A contrast between submission and obedience is also seen in Acts 5:40-42: "When they had called the apostles, and beaten them, they commanded that they should not speak in the name of Jesus, and let them go. And they departed from the presence of the council, rejoicing that they were counted worthy to suffer shame for his name. And daily in the temple, and in every house, they ceased not to teach and preach Jesus Christ."
"Submit yourselves to every ordinance of man for the Lord's sake" (1 Pet. 2:13).
When we realize that each of us must give an account to God, it will cause us to be more cautious about criticizing a Christian brother.
We will then heed what 1 Corinthians 4:5 says: "So do not make any hasty or premature judgments before the time when the Lord comes [again], for He will both bring to light the secret things that are [now hidden] in darkness, and disclose and expose the [secret] aims (motives and purposes) of hearts. Then every man will receive his [due] commendation from God" (Amplified).

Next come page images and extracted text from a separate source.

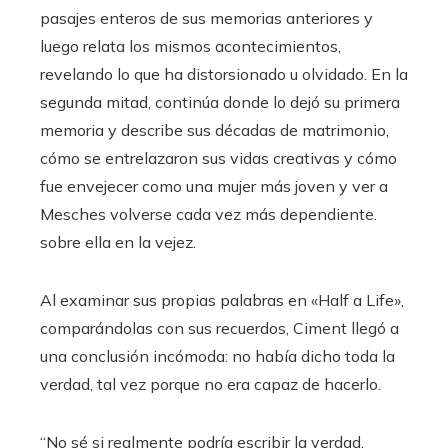
pasajes enteros de sus memorias anteriores y
luego relata los mismos acontecimientos,
revelando lo que ha distorsionado u olvidado. En la
segunda mitad, continúa donde lo dejó su primera
memoria y describe sus décadas de matrimonio,
cómo se entrelazaron sus vidas creativas y cómo
fue envejecer como una mujer más joven y ver a
Mesches volverse cada vez más dependiente.
sobre ella en la vejez.
Al examinar sus propias palabras en «Half a Life»,
comparándolas con sus recuerdos, Ciment llegó a
una conclusión incómoda: no había dicho toda la
verdad, tal vez porque no era capaz de hacerlo.
“No sé si realmente podría escribir la verdad.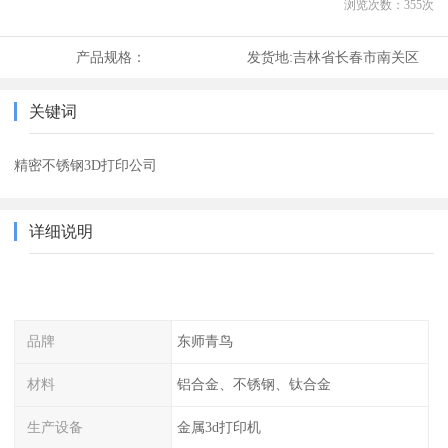
浏览次数：
355
次
产品规格：
发货地:
吉林省长春市南关区
关键词
精密不锈钢3D打印公司
详细说明
品牌
东师青鸟
材料
铝合金、不锈钢、钛合金
生产设备
金属3d打印机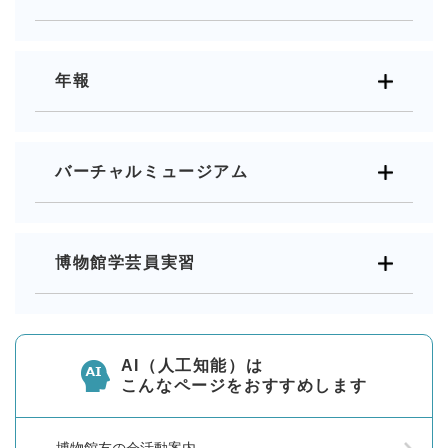
年報
バーチャルミュージアム
博物館学芸員実習
AI（人工知能）は
こんなページをおすすめします
博物館友の会活動案内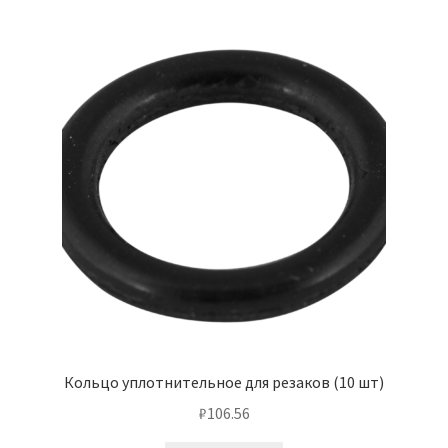
Кольцо уплотнительное для резаков (10 шт)
₽
106.56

This is advice that Paul gave to the Corinthians, and it applies just as directly to each believer today.
We shall all be judged one day--not by each other's standards and not even by our own standards. We shall be judged by the standards of Christ. Before God alone, we shall give an account for our own actions and not for those of the other person.

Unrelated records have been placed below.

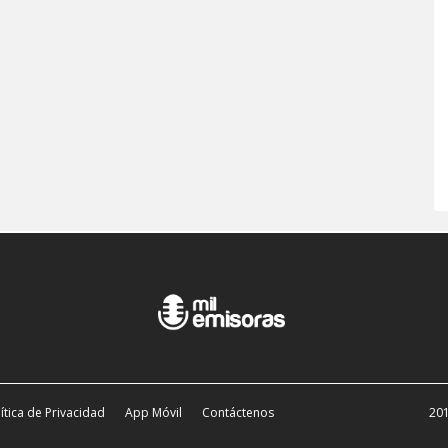
ítica de Privacidad
App Móvil
Contáctenos
201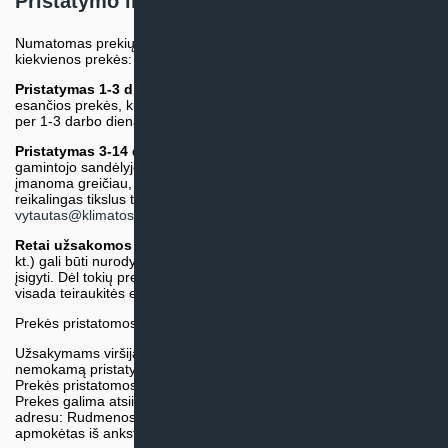
Pristatymo informacija
Numatomas prekių pristatymo terminas nurodomas atskirai prie
kiekvienos prekės:
Pristatymas 1-3 d.d.
(Mūsų sandėlyje arba tiekėjo sandėlyje
esančios prekės, kurių atsiėmimą arba pristatymą galime suruošti
per 1-3 darbo dienas.)
Pristatymas 3-14 d.d. arba ilgiau*
(Tiekėjo sandėlyje arba
gamintojo sandėlyje esančios prekės. Prekė bus pristatyta kaip
įmanoma greičiau, tačiau tiekimo terminas gali skirtis. Jei
reikalingas tikslus terminas, iš anksto teiraukitės el. paštu:
vytautas@klimatosprendimai.lt
)
Retai užsakomos specifinės prekė
s (pvz. pramoninė įranga ir
kt.) gali būti nurodytos su preliminaria kaina, be galimybės jų
įsigyti. Dėl tokių prekių įsigijimo, tikslios kainos ir tiekimo termino
visada teiraukitės el. paštu:
vytautas@klimatosprendimai.lt
Prekės pristatomos naudojantis kurjerių tarnybų paslaugomis.
Užsakymams viršijantiems 300€ sumą visuomet taikome
nemokamą pristatymą.
Prekės pristatomos visoje Lietuvos teritorijoje.
Prekes galima atsiimti nemokamai patiems, mūsų sandėlio
adresu: Rudmenos g. 5, Kaunas. Užsakymas turi būti pateiktas ir
apmokėtas iš anksto.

I do not have to give an account for you, and you do not have to give an account for me. Before God, I will have to give an account for myself.
No wonder Paul said, "Let us not therefore judge one another any more: but judge this rather, that no man put a stumblingblock or an occasion to fall in his brother's way" (Rom. 14:13). In other words, we should stop turning critical eyes on each other.
This is sometimes a difficult instruction to follow. It is natural to always justify oneself and one's own actions in the face of what others are doing. It is natural to criticize the other person because he does not see or do things our way.
"For we must all appear before the judgment seat of Christ; that every one may receive the things done in his body, according to that he hath done, whether it be good or bad" (2 Cor. 5:10).